An online subscription only gets you back as far as mag 4153 which is late 2001. I don't think it's even available as a back issue, Ebay however has a few copies very cheap such as this one:

http://www.ebay.com.au/itm/Model-Engineer-Magazine-2-15-July-1982-Vol-149-No-3684-/120885785792

cheers, Ian


----------



## gus (Mar 8, 2013)

aarggh said:


> An online subscription only gets you back as far as mag 4153 which is late 2001. I don't think it's even available as a back issue, Ebay however has a few copies very cheap such as this one:
> 
> http://www.ebay.com.au/itm/Model-Engineer-Magazine-2-15-July-1982-Vol-149-No-3684-/120885785792
> 
> cheers, Ian





Please go into my Boring Head thread.
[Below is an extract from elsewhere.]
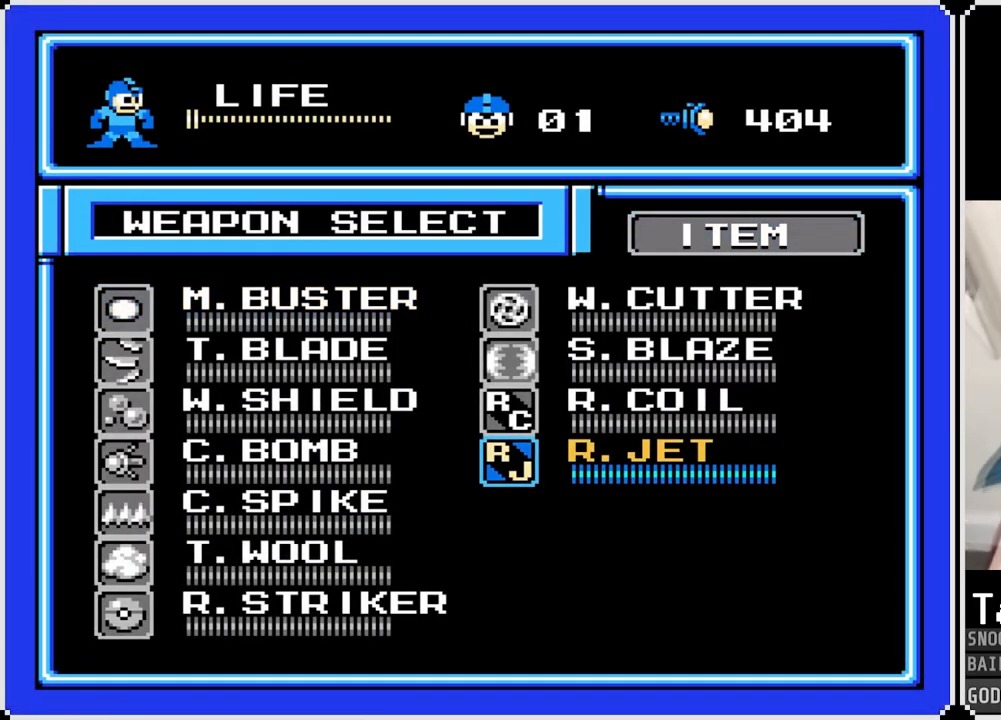
{"buttons": [], "left_stick": "center", "right_stick": "center", "events": [[234, "DPAD_DOWN", "down"], [367, "DPAD_DOWN", "up"]]}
One kind forum member gave a very good link. I built a mini BH using Harold Hall's prints from his book----Milling---A Complete Course. Boring bars came from Arceurotrade.
The dovetail cutters have their own devilish mind.Once mastered,dovetail
milling will be easy.I ruined two cutters.Best to go for bigger DT mills. Cuts cannot be too light as they rub and won't cut.Take deeper cuts.Good Luck and All Success.

Gus Teng.


----------